▸ Excerpted passage
----------

Florida Keys

Scientists probe secrets of Dry Tortugas

In the remotest part of the Florida Keys, 70 miles west of Key West and accessible only by boat or seaplane, there’s an underwater world filled with habitats as happening as Miami’s hottest nightclubs.

Several species of grouper, snapper and other reef fish congregate to the Dry Tortugas in masses when they are adults. Many species do so at specific spots and at specific times. The reason: to mate.

On Monday, a group of scientists, a teacher, a marine sanctuary superintendent and two remotely operated vehicles (ROVs) left Key West aboard the Nancy Foster federal research ship for a 14-day mission to the isolated area — where the only buildings are a Civil War-era fort and a lighthouse. They are continuing studies, monitoring and mapping of a magical and still-mysterious marine world that, with great controversy, has been closed to fishing, anchoring and, in some parts, diving since 2001.

“Everybody always wants to know: Where’s the science?” said Sean Morton, superintendent of the Florida Keys National Marine Sanctuary, which is part of the National Oceanic and Atmospheric Administration (NOAA).

Because of funding issues, it is only the sixth such research trip since 2005.

----------

▸ Task item
Reproduce the passage of the Dry Tortugas article starting at "Several species of" and ending at "diving since 2001.".

▸ Excerpted records
----------

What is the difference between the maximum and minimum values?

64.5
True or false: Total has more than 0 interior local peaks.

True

----------

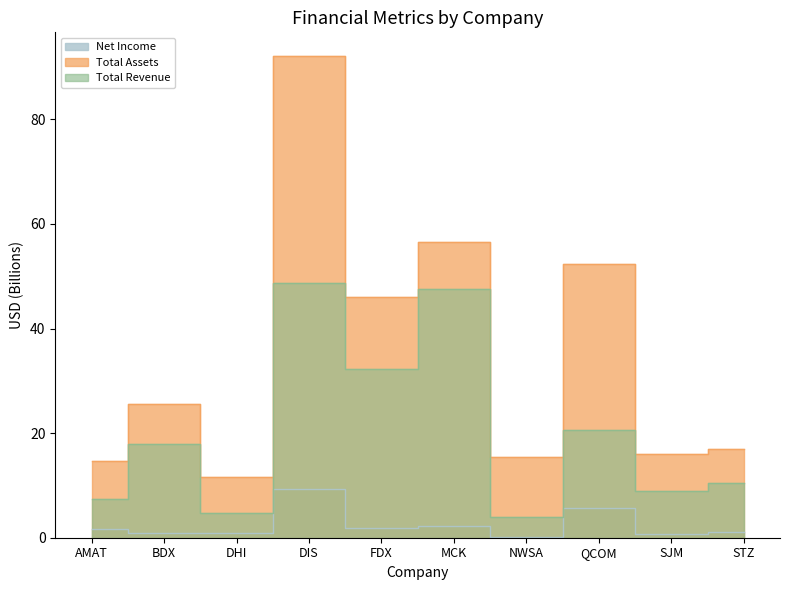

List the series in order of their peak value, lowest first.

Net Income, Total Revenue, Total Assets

----------

▸ Task response
Several species of grouper, snapper and other reef fish congregate to the Dry Tortugas in masses when they are adults. Many species do so at specific spots and at specific times. The reason: to mate.

On Monday, a group of scientists, a teacher, a marine sanctuary superintendent and two remotely operated vehicles (ROVs) left Key West aboard the Nancy Foster federal research ship for a 14-day mission to the isolated area — where the only buildings are a Civil War-era fort and a lighthouse. They are continuing studies, monitoring and mapping of a magical and still-mysterious marine world that, with great controversy, has been closed to fishing, anchoring and, in some parts, diving since 2001.